Friday, December 28, 2007

Thoughts 4

December 27, 2007 - Continued

So many thoughts in my head,
So much to process,
I fear that if I deal in my thoughts too much I may grow to love the world I would have created and choose to reside there for a spell....so I continue to have haphazard indulgence, just enough to ease the pain.

I do wish for unencumbered time to think though.....to admit to my feelings and uncover the magic of willpower, which I know resides in me........... somewhere.
I wish for time to be turned back.....this is the easy solve and it would be sooo cool if this were possible. Seriously though, I wish for a quick fix.

I coached a Friend into accepting the fact that she had been in love with this guy for the past 10 yrs. She thought she was just having fun initially and had let it all go when she left to do her Doctorate....every visit though would result in heartache.
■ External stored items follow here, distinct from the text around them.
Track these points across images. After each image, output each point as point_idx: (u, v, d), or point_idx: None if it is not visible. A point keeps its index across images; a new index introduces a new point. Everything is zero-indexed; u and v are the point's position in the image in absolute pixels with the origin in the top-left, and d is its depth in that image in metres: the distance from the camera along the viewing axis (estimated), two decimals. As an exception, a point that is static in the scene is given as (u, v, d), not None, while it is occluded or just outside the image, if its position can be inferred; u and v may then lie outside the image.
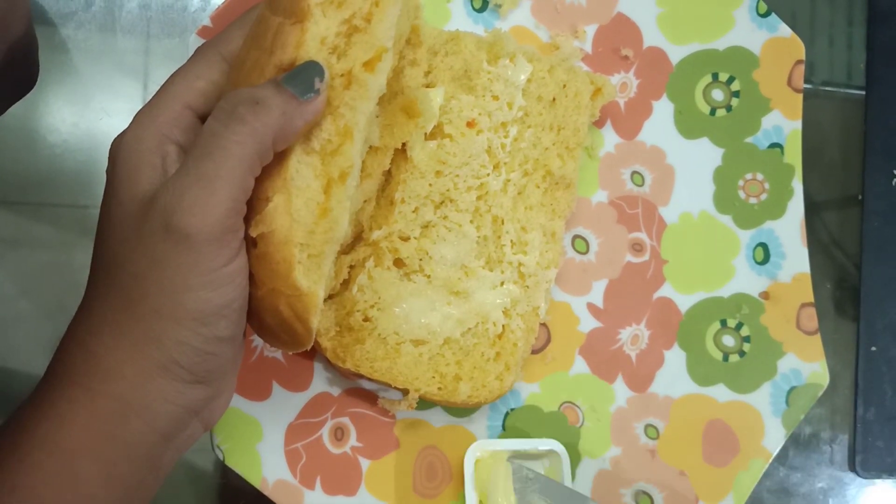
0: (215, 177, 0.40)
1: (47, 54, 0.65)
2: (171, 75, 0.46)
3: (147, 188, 0.42)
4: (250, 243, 0.43)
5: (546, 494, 0.58)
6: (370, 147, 0.57)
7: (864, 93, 0.73)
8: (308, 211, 0.43)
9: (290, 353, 0.60)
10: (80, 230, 0.67)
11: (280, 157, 0.43)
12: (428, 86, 0.60)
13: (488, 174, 0.61)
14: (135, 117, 0.45)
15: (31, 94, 0.63)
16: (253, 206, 0.43)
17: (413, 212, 0.60)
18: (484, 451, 0.60)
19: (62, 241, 0.67)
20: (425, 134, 0.60)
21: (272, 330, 0.46)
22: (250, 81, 0.44)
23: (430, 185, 0.60)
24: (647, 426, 0.64)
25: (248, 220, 0.43)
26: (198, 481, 0.66)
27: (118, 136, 0.44)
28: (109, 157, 0.44)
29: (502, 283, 0.61)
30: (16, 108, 0.62)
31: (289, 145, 0.43)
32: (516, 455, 0.60)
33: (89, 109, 0.68)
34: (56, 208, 0.68)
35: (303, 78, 0.43)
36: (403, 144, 0.59)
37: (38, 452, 0.41)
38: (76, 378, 0.42)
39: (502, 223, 0.61)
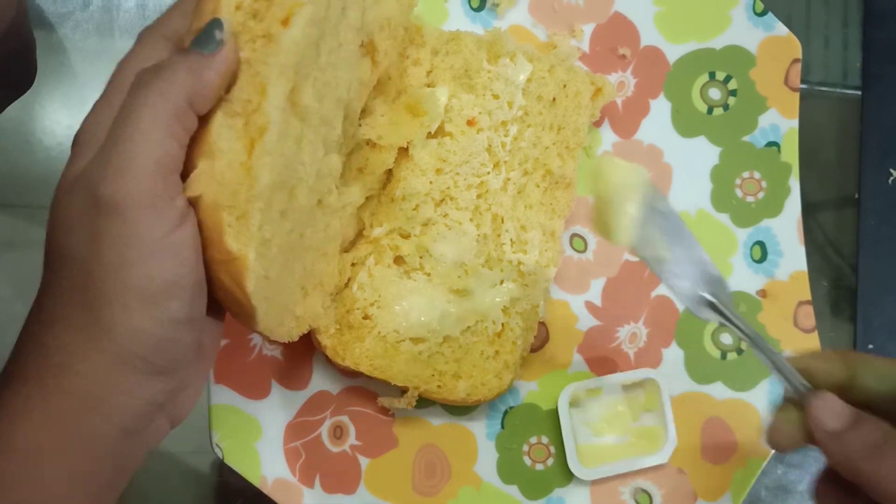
0: (130, 140, 0.40)
1: (44, 55, 0.65)
2: (121, 68, 0.44)
3: None
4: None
5: (667, 233, 0.51)
6: (373, 144, 0.57)
7: (859, 93, 0.74)
8: (232, 172, 0.42)
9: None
10: (77, 232, 0.67)
11: (205, 124, 0.42)
12: (429, 85, 0.61)
13: (488, 173, 0.61)
14: None
15: (27, 95, 0.63)
16: (186, 176, 0.42)
17: (413, 209, 0.60)
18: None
19: (58, 242, 0.67)
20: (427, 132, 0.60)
21: (228, 305, 0.45)
22: None
23: (431, 182, 0.60)
24: (646, 424, 0.64)
25: None
26: (196, 480, 0.66)
27: None
28: None
29: (502, 282, 0.61)
30: (11, 110, 0.62)
31: (210, 104, 0.42)
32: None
33: (85, 111, 0.67)
34: (52, 210, 0.68)
35: (205, 35, 0.42)
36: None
37: None
38: (29, 374, 0.40)
39: (502, 222, 0.61)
I told her she needed to acknowledge her love fi di yout first and foremost, and that he was married now and therefore was unavailable and she needed to let him go....... I told her this would clear a path for the real healing to take place.

I chastised myself for the blatant lie, but it was a necessary lie.......She says she did as I said and was cured. She tested the strength of her healing when she bucked him up at a party.......she said she exchanged pleasantries and bid him and wifey goodnight....it was a good moment she says. Personally I couldn't believe that this girl who five months ago couldn't bear the thought of not thinking about him, had banished his memory to the back of her mind?....no way....in two weeks......no way.......she is a strong one though....men complain about her not calling enough so she has no difficulty locking up shop.

I remember thinking, why couldn't I be so lucky?....I wish for lady luck to smile upon me similarly..........................................I just want to go to bed and wake up in a day that I waste no time in thoughts of him.......That's all I want, I figure everything after that will be simple.